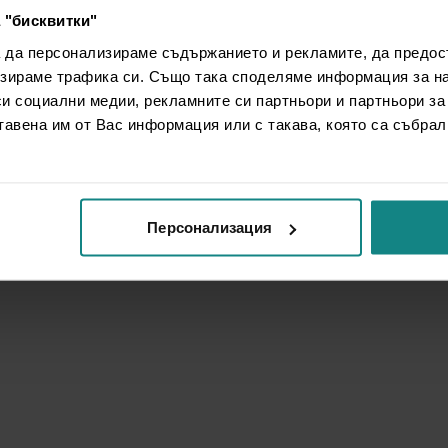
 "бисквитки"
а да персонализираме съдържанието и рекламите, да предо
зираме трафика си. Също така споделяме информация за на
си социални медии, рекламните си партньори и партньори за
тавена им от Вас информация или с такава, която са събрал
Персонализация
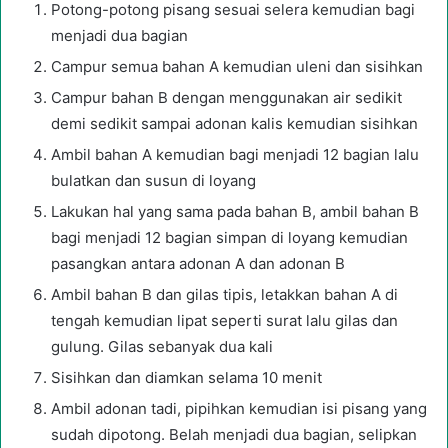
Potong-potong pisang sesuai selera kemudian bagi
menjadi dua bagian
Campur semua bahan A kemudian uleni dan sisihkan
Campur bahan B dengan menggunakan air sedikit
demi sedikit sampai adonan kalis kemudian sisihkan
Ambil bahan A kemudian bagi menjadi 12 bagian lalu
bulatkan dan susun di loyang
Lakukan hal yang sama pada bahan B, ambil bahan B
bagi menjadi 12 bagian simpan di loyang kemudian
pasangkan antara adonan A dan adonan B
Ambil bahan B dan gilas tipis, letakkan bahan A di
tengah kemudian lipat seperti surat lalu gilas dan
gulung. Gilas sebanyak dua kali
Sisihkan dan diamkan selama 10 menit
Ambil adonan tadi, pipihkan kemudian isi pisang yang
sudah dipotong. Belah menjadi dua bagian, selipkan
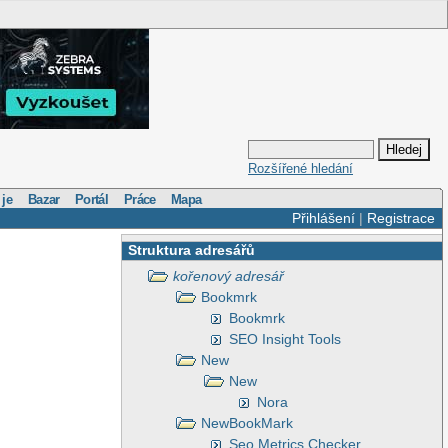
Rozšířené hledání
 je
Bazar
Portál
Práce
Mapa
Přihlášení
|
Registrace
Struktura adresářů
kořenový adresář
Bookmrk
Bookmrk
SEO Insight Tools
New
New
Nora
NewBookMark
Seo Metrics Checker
--
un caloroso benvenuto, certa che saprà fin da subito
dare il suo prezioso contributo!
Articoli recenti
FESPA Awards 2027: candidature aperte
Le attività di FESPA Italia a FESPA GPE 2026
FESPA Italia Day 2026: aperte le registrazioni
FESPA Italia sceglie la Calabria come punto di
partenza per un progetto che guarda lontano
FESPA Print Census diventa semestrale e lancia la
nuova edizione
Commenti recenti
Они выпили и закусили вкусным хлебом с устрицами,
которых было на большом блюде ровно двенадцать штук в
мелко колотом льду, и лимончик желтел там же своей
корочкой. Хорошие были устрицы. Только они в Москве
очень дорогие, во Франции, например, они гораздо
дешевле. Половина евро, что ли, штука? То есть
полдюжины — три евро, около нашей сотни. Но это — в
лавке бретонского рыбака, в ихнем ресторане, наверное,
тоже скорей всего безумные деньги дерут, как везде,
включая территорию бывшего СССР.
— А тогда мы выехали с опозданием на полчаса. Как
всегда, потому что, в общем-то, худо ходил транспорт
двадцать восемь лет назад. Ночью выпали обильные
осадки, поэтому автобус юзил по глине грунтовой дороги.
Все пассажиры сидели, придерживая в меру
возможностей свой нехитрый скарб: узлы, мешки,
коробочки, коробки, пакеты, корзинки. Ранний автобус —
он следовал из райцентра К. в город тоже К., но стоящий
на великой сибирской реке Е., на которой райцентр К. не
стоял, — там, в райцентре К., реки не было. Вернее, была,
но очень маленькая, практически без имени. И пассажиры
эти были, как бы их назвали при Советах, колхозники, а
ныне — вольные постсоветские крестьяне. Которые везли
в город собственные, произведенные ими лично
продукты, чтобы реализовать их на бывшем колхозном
* * *
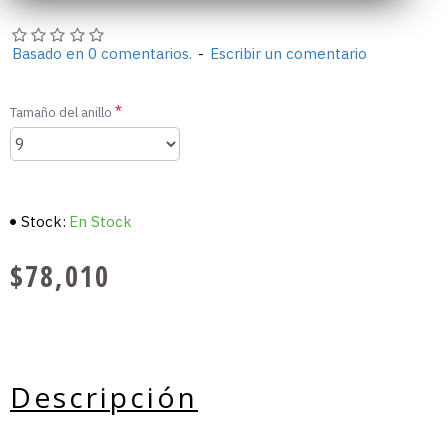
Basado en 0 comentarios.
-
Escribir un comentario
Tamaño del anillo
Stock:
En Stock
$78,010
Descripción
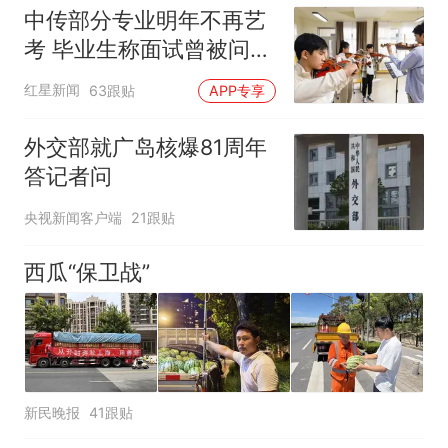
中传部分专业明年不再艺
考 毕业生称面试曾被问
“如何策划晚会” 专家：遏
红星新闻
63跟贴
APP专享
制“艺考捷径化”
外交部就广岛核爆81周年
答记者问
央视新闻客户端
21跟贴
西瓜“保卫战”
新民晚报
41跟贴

_Goal of the exercise_
Search the records for the word "были" and copy out every line that holds it.

_Response box_
корочкой. Хорошие были устрицы. Только они в Москве
эти были, как бы их назвали при Советах, колхозники, а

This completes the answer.